### [TASK DIRECTIONS]
Output an exact reproduction of the data.

· · · ·

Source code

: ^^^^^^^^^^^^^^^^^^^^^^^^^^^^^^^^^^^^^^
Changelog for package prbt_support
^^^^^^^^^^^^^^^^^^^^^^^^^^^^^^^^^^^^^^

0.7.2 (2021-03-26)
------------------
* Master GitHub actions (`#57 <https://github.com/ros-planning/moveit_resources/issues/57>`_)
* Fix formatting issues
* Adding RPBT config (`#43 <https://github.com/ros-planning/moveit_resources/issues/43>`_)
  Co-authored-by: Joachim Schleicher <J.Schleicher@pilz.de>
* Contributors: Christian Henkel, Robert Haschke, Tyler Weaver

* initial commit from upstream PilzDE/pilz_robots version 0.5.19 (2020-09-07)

· · · ·

### [SOLUTION TO THIS EXERCISE]
Source code

: ^^^^^^^^^^^^^^^^^^^^^^^^^^^^^^^^^^^^^^
Changelog for package prbt_support
^^^^^^^^^^^^^^^^^^^^^^^^^^^^^^^^^^^^^^

0.7.2 (2021-03-26)
------------------
* Master GitHub actions (`#57 <https://github.com/ros-planning/moveit_resources/issues/57>`_)
* Fix formatting issues
* Adding RPBT config (`#43 <https://github.com/ros-planning/moveit_resources/issues/43>`_)
  Co-authored-by: Joachim Schleicher <J.Schleicher@pilz.de>
* Contributors: Christian Henkel, Robert Haschke, Tyler Weaver

* initial commit from upstream PilzDE/pilz_robots version 0.5.19 (2020-09-07)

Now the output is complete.